Antoine and Hank were cool, Zil realized, but if there was serious thinking or planning to be done, it was up to him.
They had achieved total surprise. Duck had probably wet himself. Stupid dork. Big, whiny baby.
But then things had gone wrong. Duck had sunk like a rock. And kept sinking. And suddenly the sun-dappled water had turned into a whirlpool of shocking power. Hank had been standing on the steps and managed to leap up and out of the pool. But Antoine was with Zil in the deep end when Duck pulled the plug.
Zil had managed, just barely, to grab on to the end of the diving board. The water sucked at him, practically pulled his bathing suit off. He barely held on, fingertips scrabbling at the sandpapery surface of the board.

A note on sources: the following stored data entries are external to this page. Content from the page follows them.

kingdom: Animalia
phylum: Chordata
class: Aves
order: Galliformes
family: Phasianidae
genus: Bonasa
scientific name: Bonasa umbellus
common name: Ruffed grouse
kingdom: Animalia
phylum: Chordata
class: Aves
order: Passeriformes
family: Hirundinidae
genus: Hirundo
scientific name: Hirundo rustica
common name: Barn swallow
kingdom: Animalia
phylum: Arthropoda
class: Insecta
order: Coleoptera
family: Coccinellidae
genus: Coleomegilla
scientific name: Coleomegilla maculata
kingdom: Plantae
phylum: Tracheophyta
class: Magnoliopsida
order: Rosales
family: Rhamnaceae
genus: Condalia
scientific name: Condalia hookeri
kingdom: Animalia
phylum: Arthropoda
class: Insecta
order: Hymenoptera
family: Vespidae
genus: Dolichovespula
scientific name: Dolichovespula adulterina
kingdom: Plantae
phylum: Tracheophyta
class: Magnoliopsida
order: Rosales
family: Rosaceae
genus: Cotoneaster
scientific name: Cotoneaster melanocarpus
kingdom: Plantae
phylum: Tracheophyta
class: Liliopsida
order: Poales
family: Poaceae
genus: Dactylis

Antoine had been swept away, drawn into the circular motion. The force of the water had rammed him into the chrome ladder, and Antoine had managed to wedge one fat leg between the ladder, and the side of the pool. He was lucky he hadn’t broken his ankle.
Hank hauled Zil to safety. The two of them together helped Antoine clamber awkwardly up where he collapsed like a beached whale on the deck.
“Dude, we almost drowned,” Antoine gasped weakly.
“What happened?” Hank asked. “I couldn’t see.”
“Duck, man,” Zil said, his voice shaky. “He, like, sank through the water and just kept going.”
“I almost got sucked down,” Antoine said, practically in tears.
“More like you almost got flushed,” Hank said. “You looked like a big pink turd going down the bowl.”
Zil didn’t feel like laughing at the joke. He had been humiliated. He’d been made a fool of. He’d been hanging on for dear life, scared to death. He turned his hands palm-up and looked at his scraped, ragged fingertips. They burned.
He could imagine what he must have looked like, dangling from the end of the board, his swimsuit halfway down his butt as the water tugged at him.
There was nothing funny about it.
Zil would not allow there to be anything funny about it.
“What are you two laughing at?” Zil demanded.
“It was kind of—” Antoine began.
Zil cut him off. “He’s a freak. Duck Zhang is a mutant freak. Who tried to kill us.”
Hank looked sharply at him, hesitating, but only for a moment before he picked up Zil’s line. “Yeah. Freak tried to kill us.”
“This stuff isn’t right, man,” Antoine agreed. He sat up and wrapped his hands around his bruised ankle. “How were we supposed to know he was a mutant freak? We were just playing around. It’s like anything we do now we have to be worried about whether someone is normal or some kind of freak.”
Zil stood and looked down into the empty pool. The hole was ragged with broken tile teeth. A mouth that had opened and swallowed Duck and almost gotten Zil as well. Alive or dead, Duck had made a fool of Zil. And someone was going to have to pay for that.
FIVE
104 HOURS, 5 MINUTES
“BULLETS ARE FAST. That’s why they work,” Computer Jack said condescendingly. “If they moved slowly, they wouldn’t be worth much.”